# Koordinaten eine Images feststellen



## AquaBall (18. Mai 2012)

Meine App ist nun schon sehr komplex. Nun hab ich aber ein Problem, wo ich nicht mehr weiter weiß.
Die ganze Activity entsteht dynamisch. Einige Edits, SeekBars, ...
Und unter anderem auch ImageViews, die verschoben werden können.

Das passiert in einer eigenen ausgetesteten classe.
In einem Testprogramm funktioniert die ganze klasse perfekt.

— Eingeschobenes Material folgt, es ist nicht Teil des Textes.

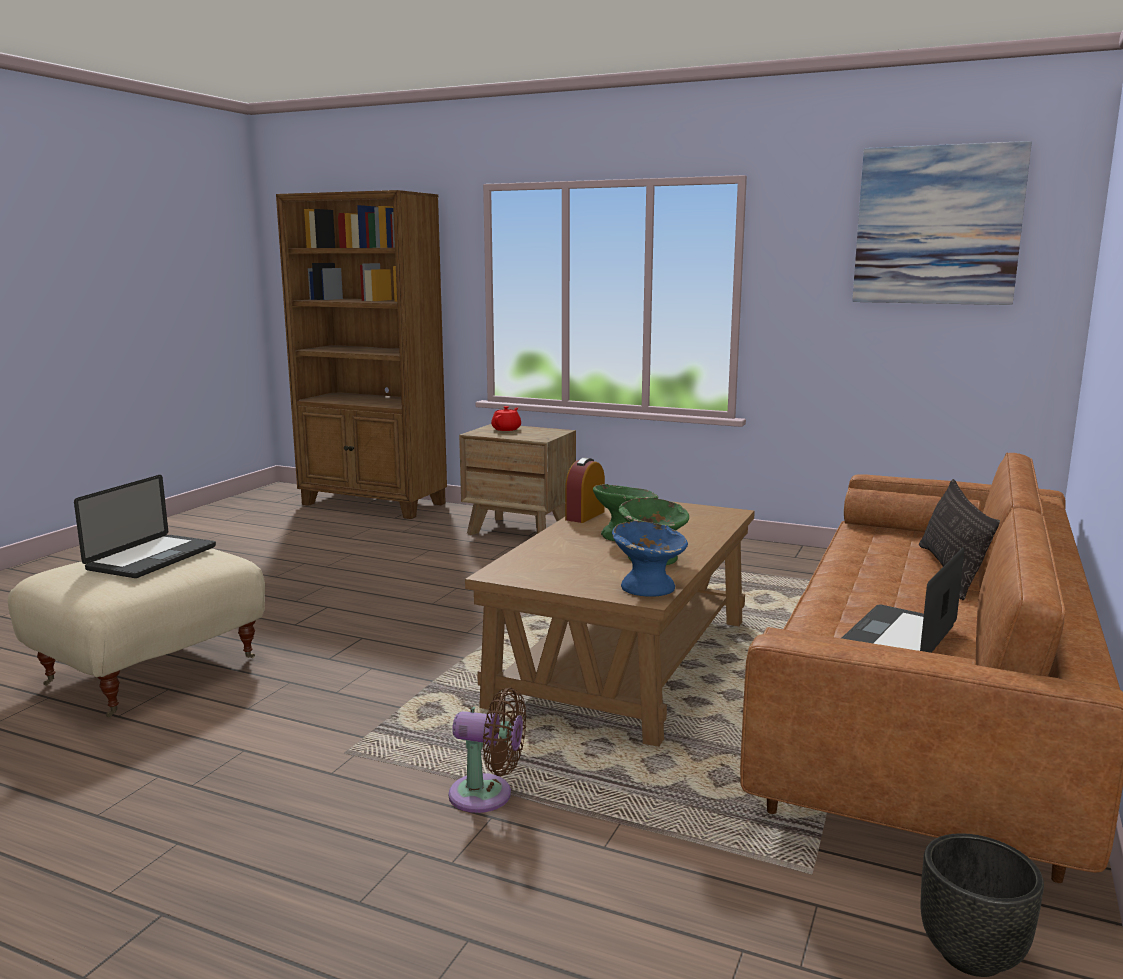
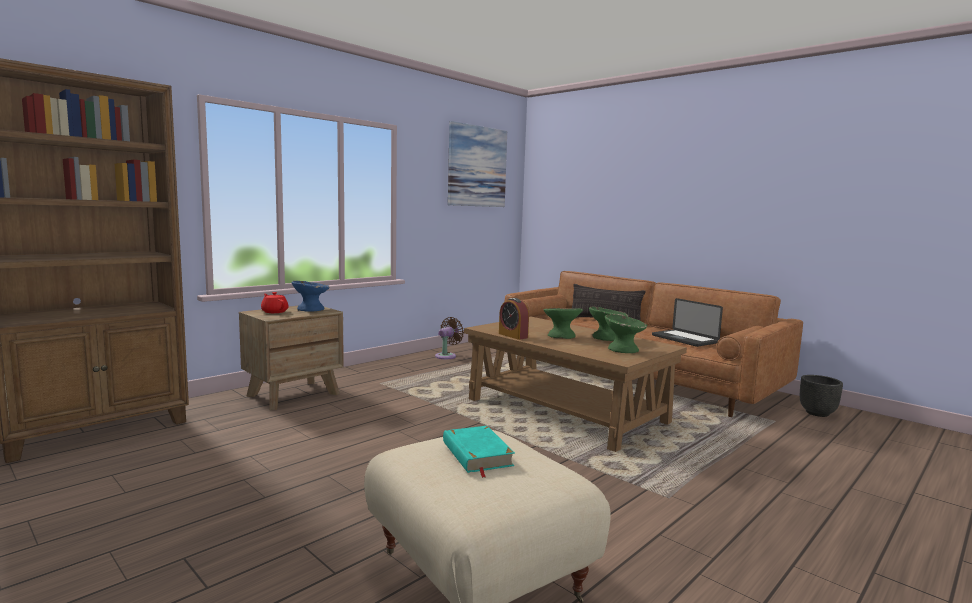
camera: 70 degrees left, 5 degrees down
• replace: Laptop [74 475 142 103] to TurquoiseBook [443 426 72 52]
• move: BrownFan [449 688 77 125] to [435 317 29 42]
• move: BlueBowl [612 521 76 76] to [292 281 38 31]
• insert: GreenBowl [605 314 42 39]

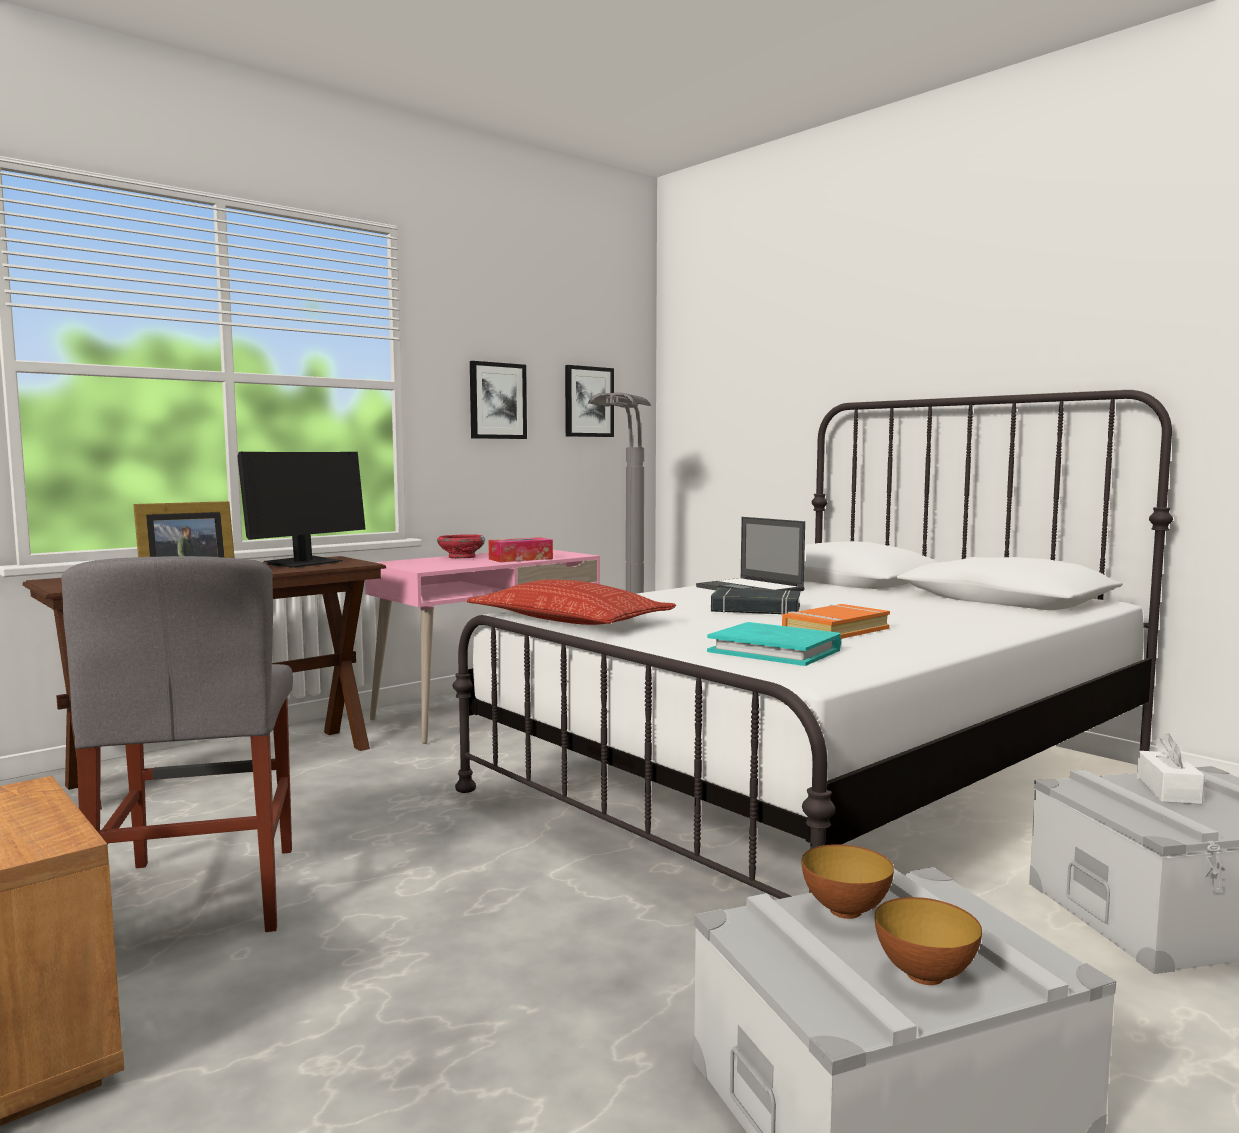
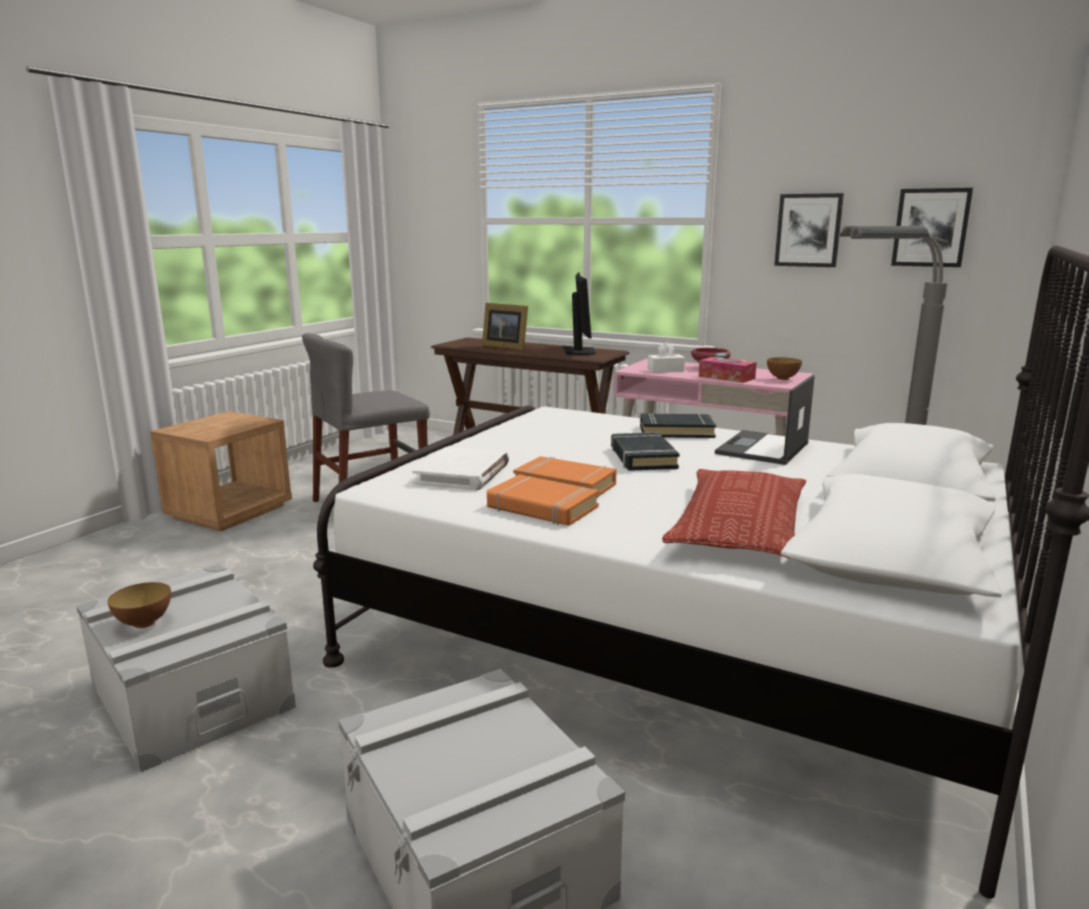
camera: 70 degrees right, 10 degrees up
• rotate: Monitor [237 452 129 116] = [563 272 34 83] 105 degrees counterclockwise
• move: Pillow [467 579 209 46] to [662 469 144 89]
• recolor: TurquoiseBook [707 622 134 44] to WhiteBook [412 447 97 43]
• move: Bowl [801 844 93 75] to [767 357 35 23]
• move: WhiteTissueBox [1137 733 68 71] to [648 342 37 31]
• insert: OrangeBook [487 474 112 52]
• insert: BlackBook [640 413 76 25]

In meiner "echten" Activity passt die Funktionalität (von allen Zahlen her) auch, aber *das Image erscheint nicht am Screen*, obwohl Visibility korrekt und ist alle Werte passen. 
Allerdings irgendwo in eine FrameLayout in einem LinearLayout in einem ScrollView.
Nun ist das ganze zu komplex, um hier zu posten.

Aber anders gefragt:
*Wie kann ich die absoluten Koordinaten eines Images am Screen herausfinden?*
und 
*Wie kann ich feststellen, ob es evtl. hinter einem anderen versteckt ist?*


----------



## AquaBall (19. Mai 2012)

Ich frag nochmal:

*Wie kann ich die absoluten Koordinaten eines Images am Screen herausfinden?*
und 
*Wie kann ich feststellen, ob es evtl. hinter einem anderen versteckt ist, bzw. es dann in den Vordergrund bringen?*


----------



## AquaBall (20. Mai 2012)

Weil ich in anderem Post dazu gefragt wurde:


> Ohne Hintergrundinfo´s wem du wie dein Image addest und anzeigst, kann ich dir leider nicht weiterhelfen.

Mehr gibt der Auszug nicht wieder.